This post is sponsored by Autotrader; however, all thoughts and opinions expressed here are my own.
I’m not an expert when it comes to long traveling with Newfies. We’ve traveled outside of the state with Sherman and Leroy only a handful of times but we do travel short distances with them often.
Over the years I’ve learned that whether you’re traveling 8 hours with them or 30 minutes with them it’s still not an easy task.
It’s fun, don’t get me wrong, but it’s not easy.
Here’s 8 reasons why traveling with a Newfie can be challenging.
- You need a Newfie-friendly car. Not any pet-friendly car will do. It has to accommodate a 150 pound dog (or more) comfortably. Sure you can try to fit a Newfie in a compact car like a Volkswagen Bug, but where are you going to sit? We got our SUV before we had Newfies but I still have it 10 years later BECAUSE of Newfies. Sure I want a new car, but that would mean downsizing and I just don’t think Sherman and Leroy would approve of that.

◆ **Data provided**:
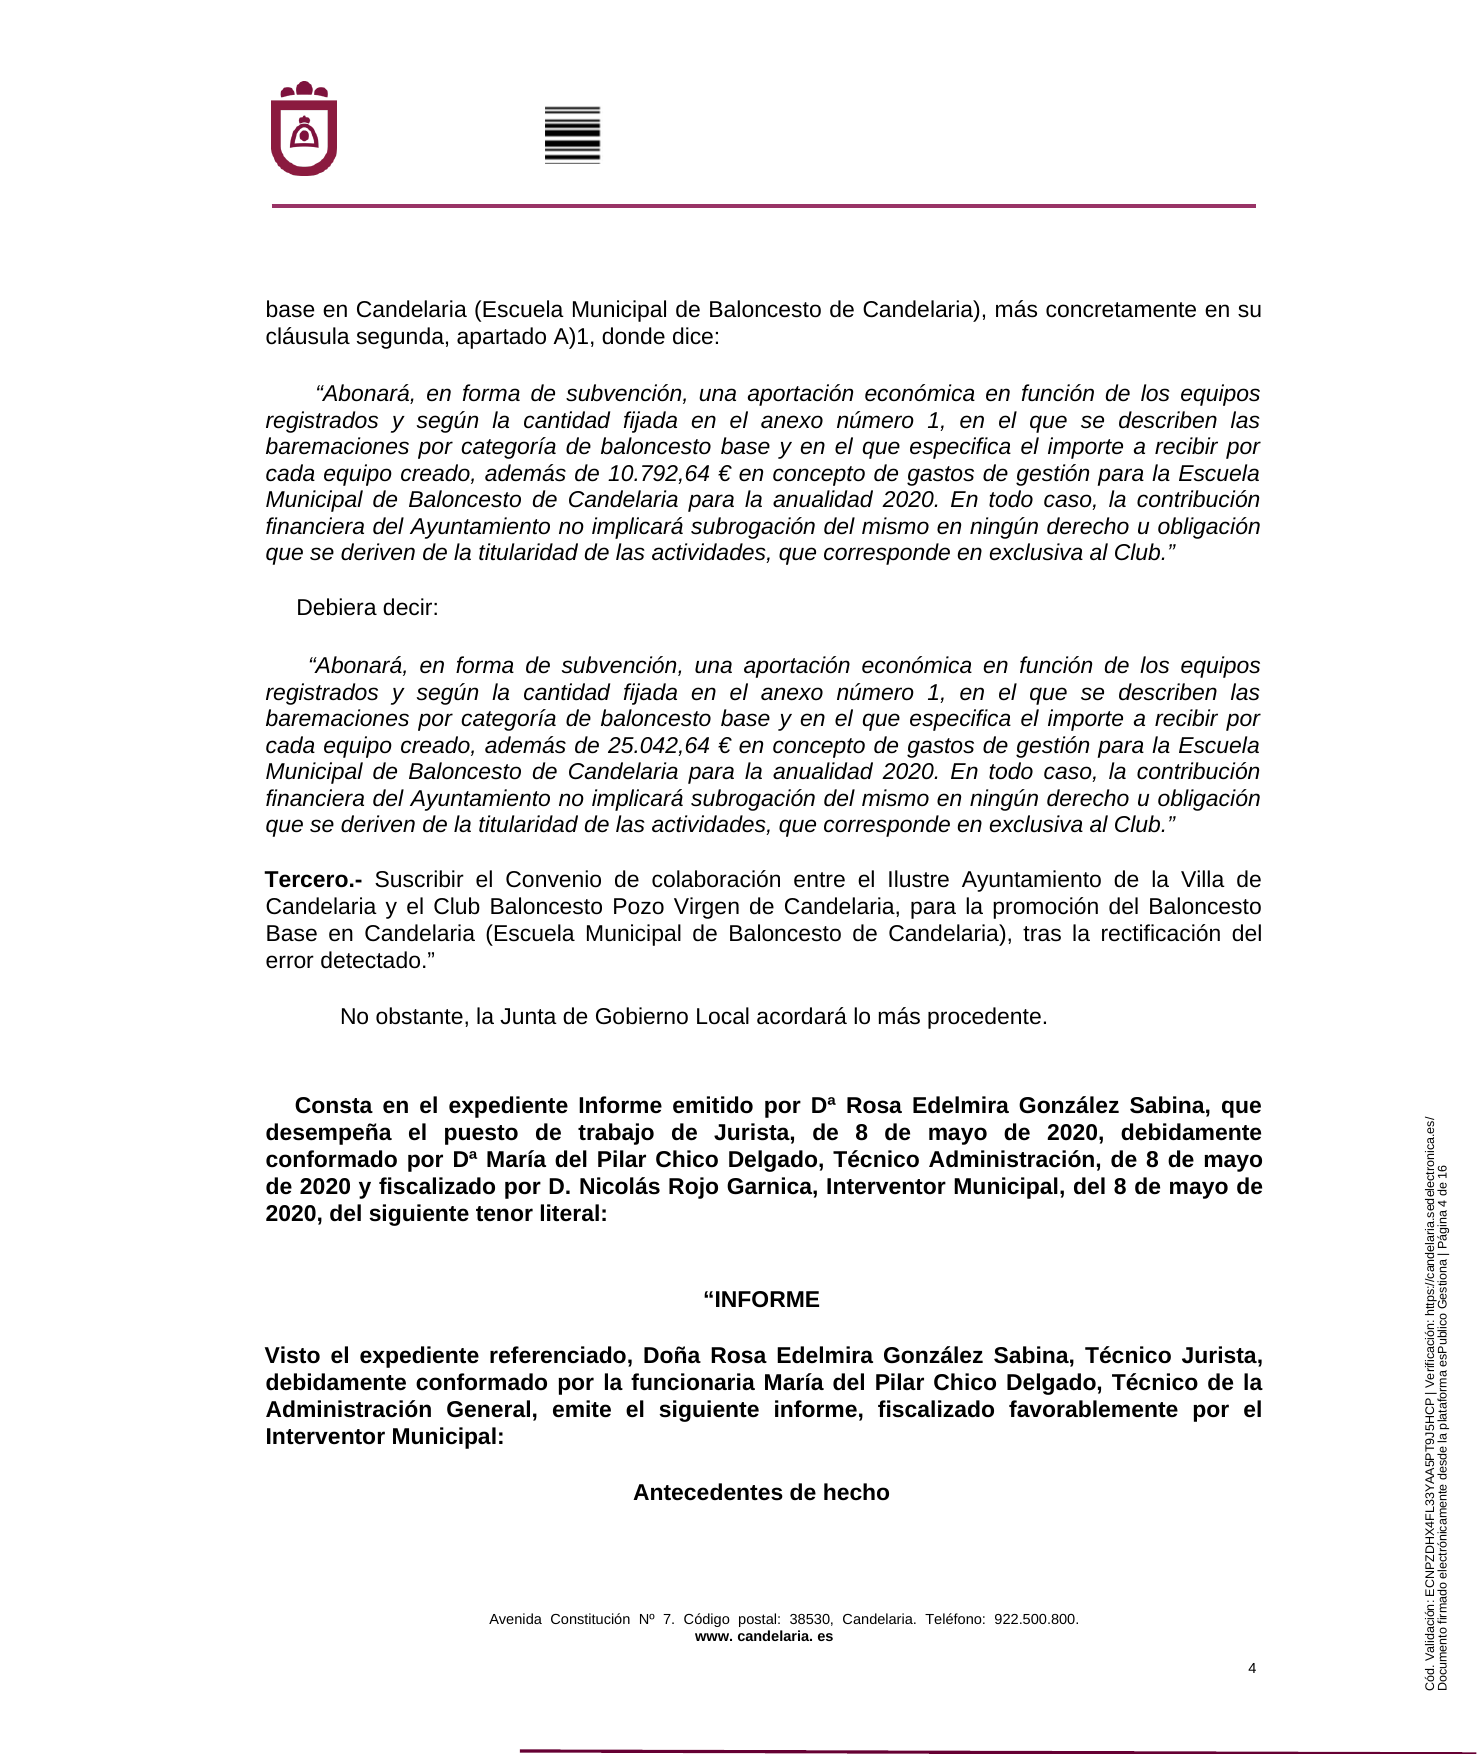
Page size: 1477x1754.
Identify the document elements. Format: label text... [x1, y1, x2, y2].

◆ **Requirements**:
(1) According to the post about traveling with Newfies, how heavy a dog must a Newfie-friendly car be able to carry comfortably?
(2) Extend the post about traveling with Newfies from its last sentence.

◆ **Answers by task**:
(1) A 150-pound dog (or more).

(2)
- Newfs produce blind spots when you’re driving. It doesn’t matter what kind of car that you have, if a Newfie wants to sit up and look out the window they form a wall. Sherman and Leroy like to sit right in the middle of the back window, especially when I’m trying to back into a parking spot. “Will the 2 Newfies in the back please lay down for safety reasons!”
- Travel accessories. Not only does the car have to be Newfie-friendly, it also has to be Newfie accessory friendly. Newfies are big dogs which means so are their travel accessories. Compact water bowls or those little compact water bottles for dogs? Those aren’t going to work very well for any giant breed dog. You have to bring their 5 quart water bowl and at least a gallon or two of cold water. Then you have to carry it. I have a backpack and so does Leroy. He carries his poop bags, brush, treats, slobber towels and first aide kit. I carry the big stuff.
- More accessories. Dog ramp, cooling pad, travel cooler filled with ice. All on a big scale and all have to fit into the car along with the dog. I think that owners of giant breed dogs kind of make up their own pet-friendly auto accessories because there’s not many out there.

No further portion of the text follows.